# To-do item
Write out every line of text from the entries below, character for character, and omit the pictures.

# Records for the exercise

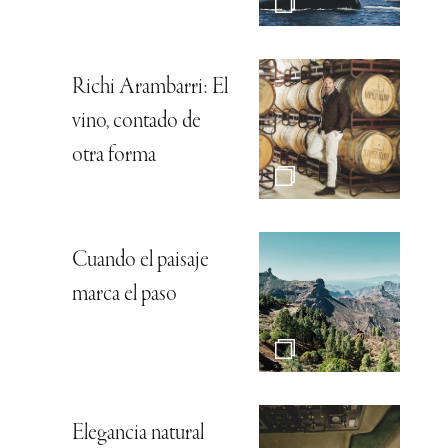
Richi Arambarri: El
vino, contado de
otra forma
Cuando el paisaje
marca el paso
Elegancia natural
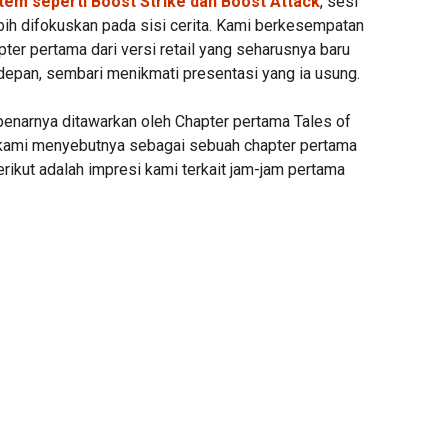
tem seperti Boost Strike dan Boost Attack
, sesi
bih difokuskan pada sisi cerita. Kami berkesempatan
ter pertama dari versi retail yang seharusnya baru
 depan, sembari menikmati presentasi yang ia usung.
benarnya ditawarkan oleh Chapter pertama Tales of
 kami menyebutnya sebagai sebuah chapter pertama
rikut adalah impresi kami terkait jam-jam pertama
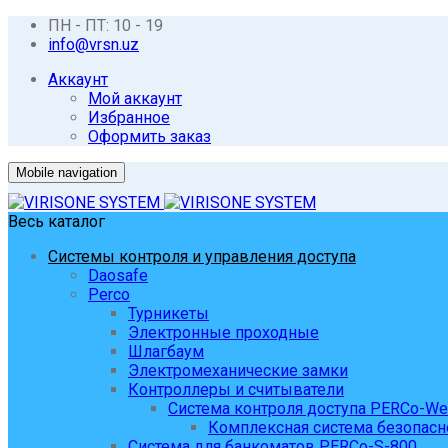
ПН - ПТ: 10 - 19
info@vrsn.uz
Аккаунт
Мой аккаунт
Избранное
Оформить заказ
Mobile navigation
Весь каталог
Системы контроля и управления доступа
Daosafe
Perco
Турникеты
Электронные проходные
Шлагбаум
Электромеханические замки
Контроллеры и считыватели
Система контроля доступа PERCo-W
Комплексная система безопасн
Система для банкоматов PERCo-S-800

# Solution
Richi Arambarri: El
vino, contado de
otra forma
Cuando el paisaje
marca el paso
Elegancia natural
tem seperti Boost Strike dan Boost Attack
, sesi
bih difokuskan pada sisi cerita. Kami berkesempatan
ter pertama dari versi retail yang seharusnya baru
 depan, sembari menikmati presentasi yang ia usung.
benarnya ditawarkan oleh Chapter pertama Tales of
 kami menyebutnya sebagai sebuah chapter pertama
rikut adalah impresi kami terkait jam-jam pertama
ПН - ПТ: 10 - 19
info@vrsn.uz
Аккаунт
Мой аккаунт
Избранное
Оформить заказ
Mobile navigation
Весь каталог
Системы контроля и управления доступа
Daosafe
Perco
Турникеты
Электронные проходные
Шлагбаум
Электромеханические замки
Контроллеры и считыватели
Система контроля доступа PERCo-W
Комплексная система безопасн
Система для банкоматов PERCo-S-800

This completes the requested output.